Duration: July 2024 – June 2030
Funding: Funded by the Network University Medicine (NUM) and the German Federal Ministry of Education, Research, Technology and Space (BMFTR)
Duration: July 2024 – June 2030
Project Leads: Prof. Dr. Janne Vehreschild (Scientific Lead) and Dr. Margarete Scherer (Operational Lead)
Website: sn.netzwerk-universitaetsmedizin.de
Fidaxomicin-Register
The Fidaxomicin Registry is a multicentre, retrospective study in Germany comparing the use of fidaxomicin vs. vancomycin in immunocompromised patients with recurrent/refractory Clostridioides difficile infection between the years 2013 and 2023. The aim is to analyse the clinical and health economic parameters and outcomes in a 90-day follow-up. The study center in Frankfurt participated in the trial, while overall responsibility for the project was hold by the University Hospital Cologne.
This study is supported by an unrestricted research grant from Tillotts Pharma GmbH (Germany).
FREDA
FREDA is an R package suite for curating and augmenting routine clinical oncology data, developed as part of the DataSHIELD framework. The software simplifies and standardizes data harmonization, curation, and augmentation processes in a federated analysis environment and is currently used in analysis projects by the Clinical Data Science Group of the Clinical Communication Platform of the German Consortium for Translational Cancer Research (DKTK).
FREDA is a comprehensive framework consisting of three R packages: dsFreda, which is used on the server side; dsFredaClient, which can be used to control the execution of server-side functions from the client side; and FredaApp, an R Shiny application that provides visual support for monitoring the initiated processes.

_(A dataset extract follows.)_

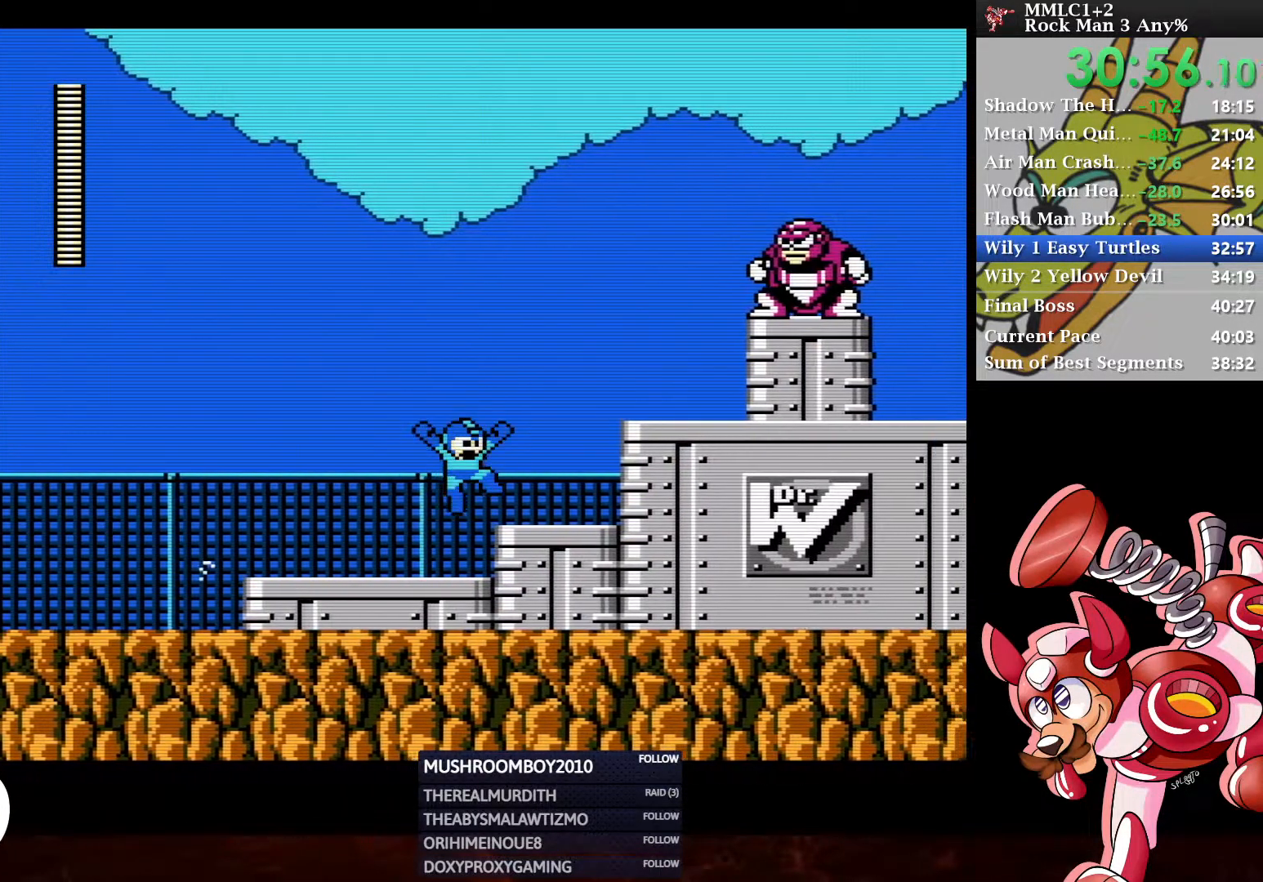
{"buttons": ["A", "DPAD_RIGHT"], "left_stick": "center", "right_stick": "center", "events": [[150, "A", "down"], [283, "A", "up"], [467, "A", "down"]]}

The long-term goal of FREDA is to establish a standard for data harmonization, curation, and augmentation in federated analysis structures that can be used for clinical data from different sources.
The project is led by Bastian Reiter.
GENIOBA
In the GENIOBA project, the IDMKD supports the implementation of a systematic review (“Systematic Review on the Gender Gap in the Treatment of Patients with Impulse Control Disorders”) conducted by Ruhr University Bochum using multiple Large Language Models (LLMs). These models are specifically applied for title and abstract screening to efficiently process a large text corpus according to predefined inclusion and exclusion criteria. The goal is to implement LLM-assisted co-screening that complements human efforts, while also enabling the evaluation and benchmarking of various LLMs within this process.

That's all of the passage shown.